Der Münchner Verkehrsverband MVG schreibt dazu auf seiner Webseite: "Eine unentgeltliche Mitnahme von Personen über sechs Jahren ist nicht möglich. Für die Mitnahme von Fahrrädern und Hunden gelten die tariflichen Regelungen vor Ort. Kinder unter sechs Jahren sind weiterhin kostenlos unterwegs." Für die Fahrradmitnahme gelten die Tarifregelungen der jeweiligen Verkehrsverbünde.

Welche Verkehrsmittel kann ich bundesweit nutzen?

Mit dem Ticket können bundesweit alle öffentlichen Verkehrsmittel in den jeweiligen Verkehrsverbünden, also Busse, U- und S-Bahnen, Trambahnen und Schiffe, inklusive des Regionalverkehrs der Deutschen Bahn, genutzt werden. Das Ticket gilt aber nicht in den Zügen des Fernverkehrs (IC, EC, ICE).

Gibt es Vergünstgungen für sozial Schwächere?

Die Vorstandsvorsitzende des Sozialverbands Deutschland (SoVD), Michaela Engelmeier, lobte das Vorhaben eines deutschlandweit gültigen Tickets zu einem erschwinglichen Preis. "Trotzdem bleiben wir dabei, dass sich 49 Euro nicht alle Menschen leisten können. Deshalb fordern wir weiterhin ein 365 Euro-Ticket."

In den Ländern könnte es gestaffelte Preise für sozial Schwache, Schüler:innen oder Studierende geben. So ließ der niedersächsische Ministerpräsident Stephan Weil (SPD) verlauten, in seinem Bundesland solle es für Studierende und Schüler:innen spezielle Angebote geben. Nähere Informationen dazu gab es bisher nicht. In Bayern ist laut dem "Mitteldeutschen Rundfunk" (MDR) ab dem nächsten Wintersemester ein 29-Euro-Ticket für Schüler:innen und Studierende geplant.

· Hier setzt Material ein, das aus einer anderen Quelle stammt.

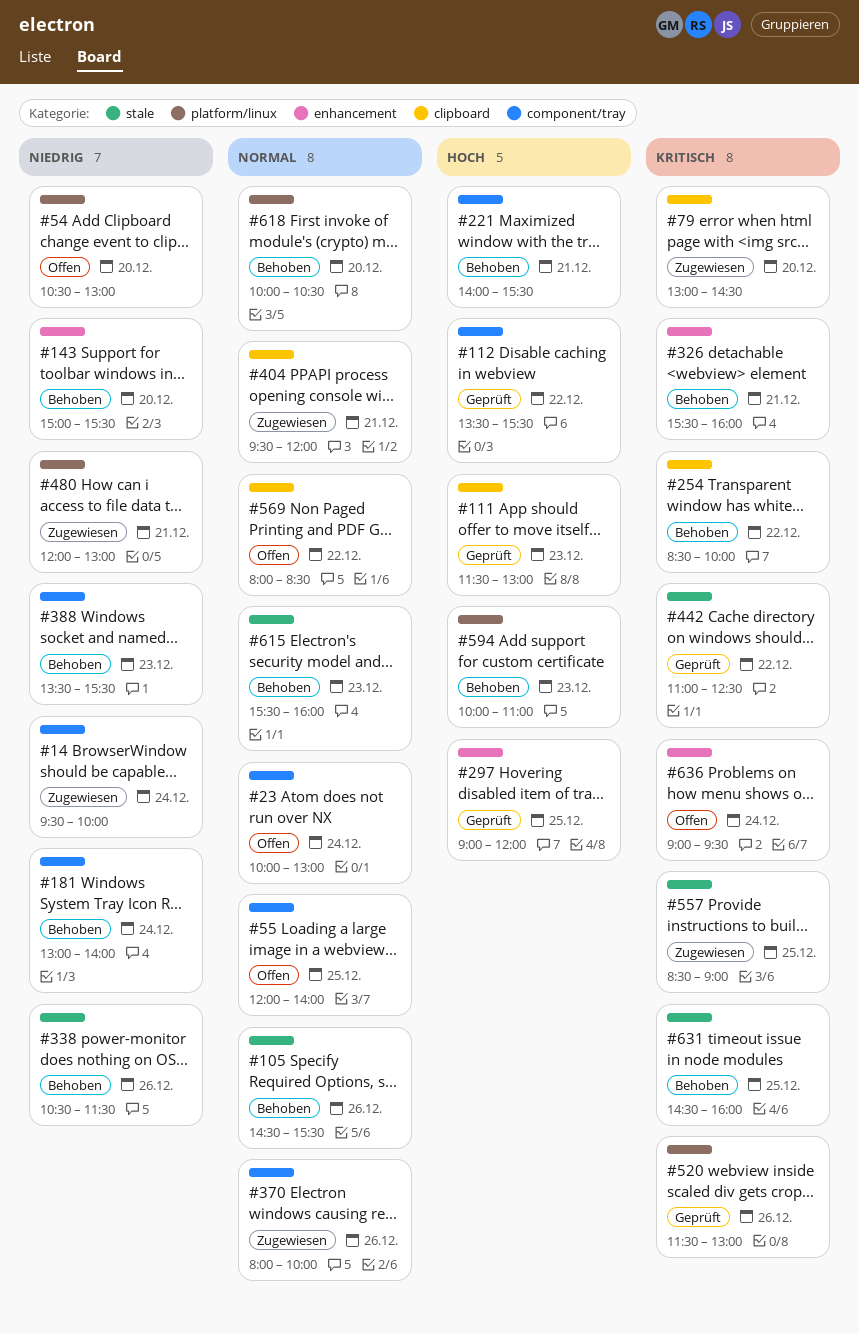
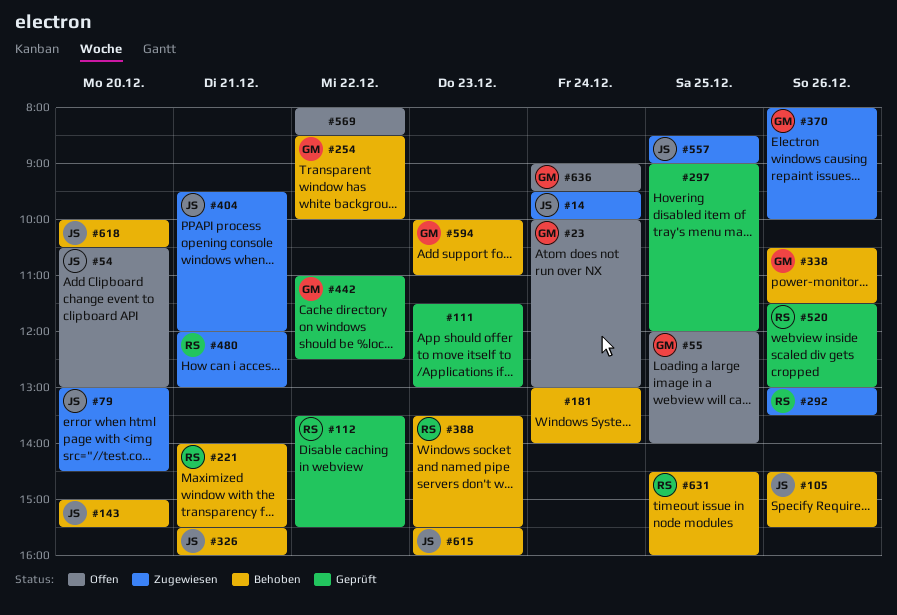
#292: none -> present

Group of friends waiting the train in the platform of subway station. Public transport concept.
Bild: iStockphoto / santypan

Berlin hatte als Nachfolge zum 9-Euro-Ticket als einziges Bundesland ein 29-Euro-Monatsticket beschlossen, das seit Oktober 2022 im Abo erhältlich ist und nur in Berlin gilt. Der rot-grün-rote Senat hatte sich darauf verständigt, es zunächst um drei Monate bis Ende März 2023 zu verlängern.

Bleibt es bei 49 Euro?

Nein, 49 Euro wird der Einführungspreis sein. Nach den Plänen der Verkehrsminister:innen ist ab dem zweiten Jahr eine "Dynamisierung" in Form eines automatischen Inflationsausgleichs geplant.

Das Ticket könnte entsprechend bald teurer werden. Sachsens Ministerpräsident Michael Kretschmer (CDU) verwies auf die enormen Kostensteigerungen bei der Energie. Nordrhein-Westfalens Ministerpräsident Hendrik Wüst (CDU) ist sich sogar sicher: "Der Preis wird steigen." Damit könne vermieden werden, dass wegen steigender Kosten Bestandsverkehr abbestellt und Linien ausgedünnt werden müssten. "Das beste Ticket hilft am Ende nicht, wenn der Bus nicht mehr kommt."